Stored records
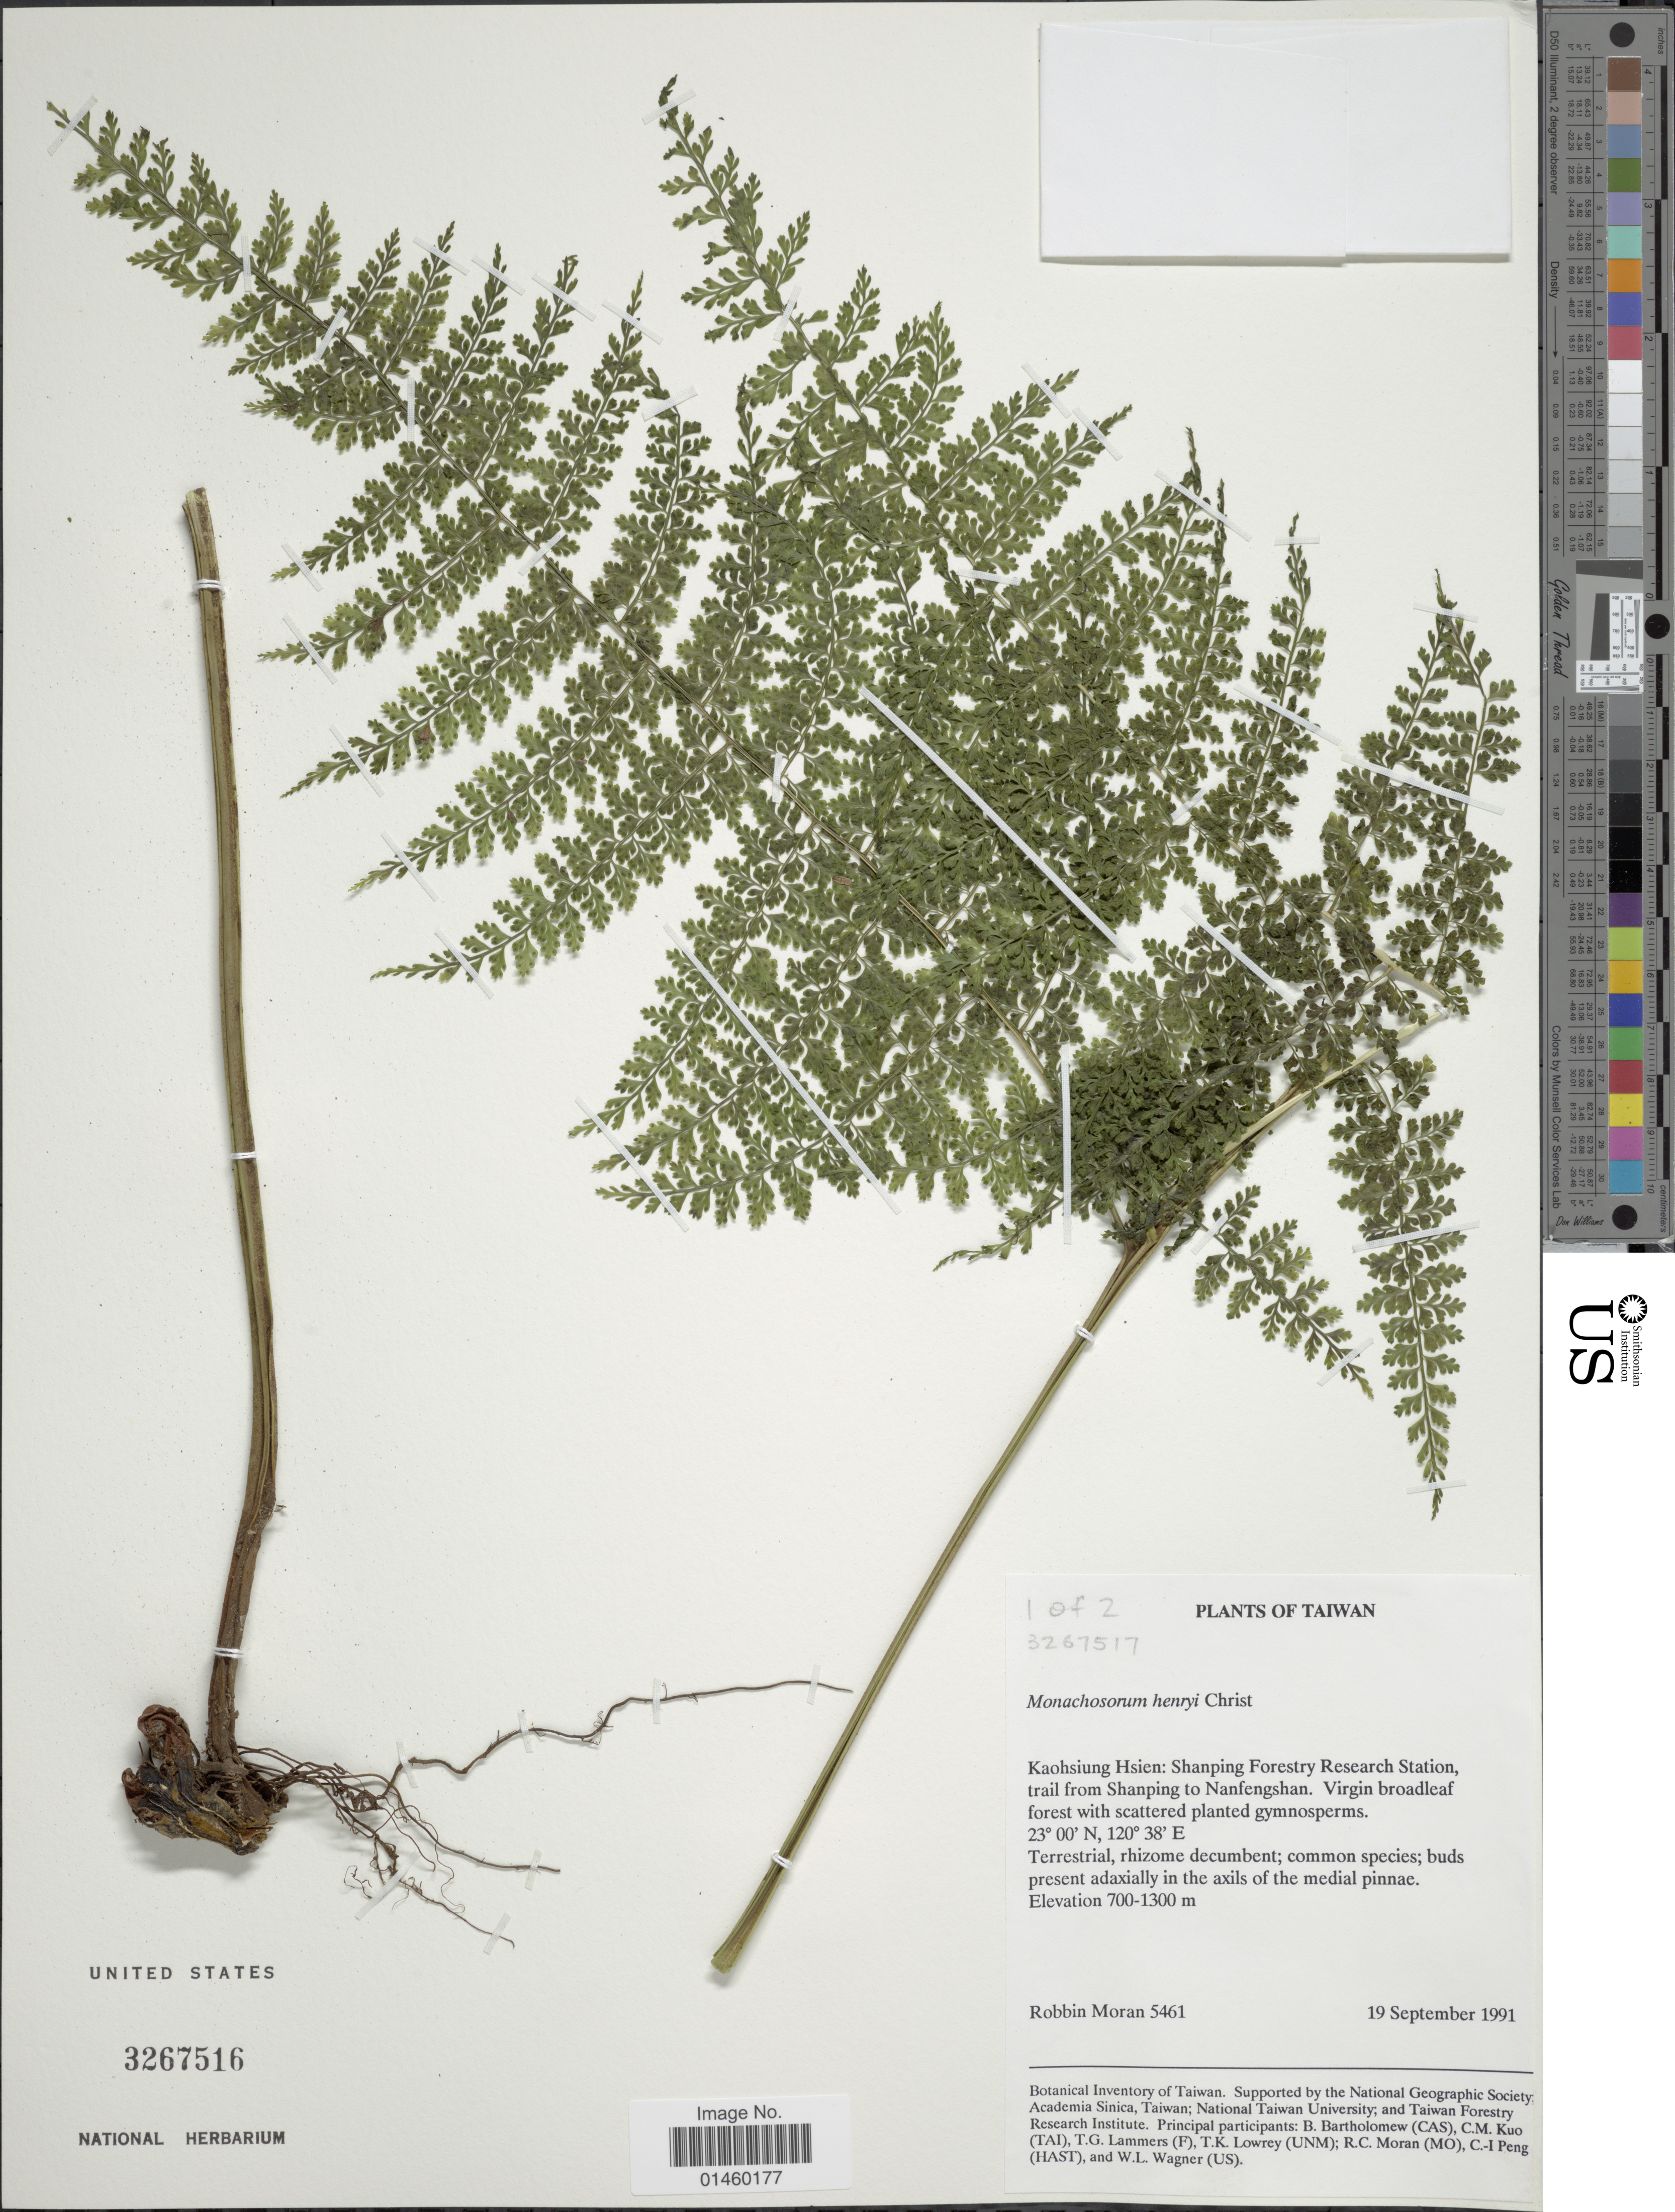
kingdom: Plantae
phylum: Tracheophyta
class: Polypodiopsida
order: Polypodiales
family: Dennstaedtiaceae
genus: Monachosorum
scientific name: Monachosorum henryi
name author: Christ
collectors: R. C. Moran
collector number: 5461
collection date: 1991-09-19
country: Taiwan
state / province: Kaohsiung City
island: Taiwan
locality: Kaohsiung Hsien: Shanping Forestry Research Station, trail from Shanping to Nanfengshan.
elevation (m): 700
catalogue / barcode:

■ What is being asked
Echo every line of the listing above verbatim, leaving out the pictures.

■ Reply to the task
kingdom: Plantae
phylum: Tracheophyta
class: Polypodiopsida
order: Polypodiales
family: Dennstaedtiaceae
genus: Monachosorum
scientific name: Monachosorum henryi
name author: Christ
collectors: R. C. Moran
collector number: 5461
collection date: 1991-09-19
country: Taiwan
state / province: Kaohsiung City
island: Taiwan
locality: Kaohsiung Hsien: Shanping Forestry Research Station, trail from Shanping to Nanfengshan.
elevation (m): 700
catalogue / barcode:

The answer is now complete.